About Dr. Siemann

Dr. Stefan Siemann grew up in Paderborn, a mid-sized city in the eastern part of North Rhine-Westphalia, Germany. After obtaining his high school degree at the Theodorianum (one of the oldest schools in the world), he studied chemistry at the University of Paderborn. Near the end of his undergraduate studies, he went to the University of Waterloo (Canada) for a year as part of a scholarship-sponsored foreign exchange program. During this time, Dr. Siemann took his first biochemistry course with Dr. Thammaiah Viswanatha, who later became his long-time mentor.

After a brief return to Paderborn to complete his undergraduate degree, Dr. Siemann went back to UWaterloo to commence his Diploma/M.Sc. studies under the supervision of Drs. Viswanatha (Waterloo) and Karsten Krohn (Paderborn), working on the lysine:N6-hydroxylase, an enzyme in the biosynthetic pathway of the iron-scavenging siderophore aerobactin.
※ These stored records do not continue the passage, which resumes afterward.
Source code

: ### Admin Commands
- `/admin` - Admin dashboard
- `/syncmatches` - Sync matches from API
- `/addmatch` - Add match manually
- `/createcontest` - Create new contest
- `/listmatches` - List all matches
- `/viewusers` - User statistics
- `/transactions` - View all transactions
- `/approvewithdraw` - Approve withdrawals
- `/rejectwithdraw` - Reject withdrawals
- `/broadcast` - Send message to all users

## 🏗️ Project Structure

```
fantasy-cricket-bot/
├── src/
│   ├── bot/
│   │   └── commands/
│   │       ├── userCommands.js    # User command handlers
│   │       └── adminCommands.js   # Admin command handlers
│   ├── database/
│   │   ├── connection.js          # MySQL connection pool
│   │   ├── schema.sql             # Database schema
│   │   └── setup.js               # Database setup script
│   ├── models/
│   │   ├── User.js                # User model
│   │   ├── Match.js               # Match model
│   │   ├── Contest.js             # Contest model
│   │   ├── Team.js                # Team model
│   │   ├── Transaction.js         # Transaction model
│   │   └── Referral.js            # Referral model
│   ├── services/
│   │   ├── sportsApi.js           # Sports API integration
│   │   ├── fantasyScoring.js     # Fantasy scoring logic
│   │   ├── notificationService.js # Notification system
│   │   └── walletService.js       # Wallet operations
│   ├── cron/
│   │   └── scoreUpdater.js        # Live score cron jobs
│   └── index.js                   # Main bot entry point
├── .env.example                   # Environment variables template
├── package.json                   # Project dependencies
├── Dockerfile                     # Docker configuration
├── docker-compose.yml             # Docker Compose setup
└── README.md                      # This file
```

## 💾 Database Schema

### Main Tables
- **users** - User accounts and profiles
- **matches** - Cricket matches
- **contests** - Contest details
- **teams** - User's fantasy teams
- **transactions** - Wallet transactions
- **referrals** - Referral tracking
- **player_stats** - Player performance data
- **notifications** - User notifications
Following completion of his degree, Dr. Siemann started his Ph.D. studies on nitrogenases under the supervision of renowned inorganic chemist Dr. Achim Müller at the University of Bielefeld, Germany. Together with Dr. Klaus Schneider (the team-lead of the bioinorganic chemistry branch of the Mueller group), Dr. Siemann worked on molybdenum- and iron-only nitrogenases, their spectral characterization, and on iron-molybdenum cofactor biosynthesis. During his time in the Müller group, Dr. Siemann developed an interest in studying the effects of metal substitution on metalloenzyme function (in particular, molybdenum-to-tungsten in nitrogenase). Similar metal replacement studies turned out to be one of the main focal points of Dr. Siemann’s research later on (especially at Laurentian University)

After obtaining his Ph.D. in chemistry in 2000, Dr. Siemann returned as a post-doctoral fellow to UWaterloo to work with Drs. Gary Dmitrienko, Anthony Clarke and T. Viswanatha on the inhibition and mechanism of zinc-dependent metallo-β-lactamases (enzymes partly responsible for the emergence and spread of the microbial resistance to β-lactam antibiotics). During this time, Dr. Siemann became interested in zinc enzymes, their catalytic mechanisms, and the role of the metal, an interest which he further developed at Laurentian University.

In 2004, Dr. Siemann took an assistant professorship in the Dept. of Chemistry and Biochemistry at Laurentian University, where he originally established a research group focusing on anthrax lethal factor (a zinc protease). Since then, his research has expanded to studies on a variety of zinc proteins including metallo-β-lactamases (with his long-time collaborator Dmitrienko), thermolysin, carboxypeptidase A and others.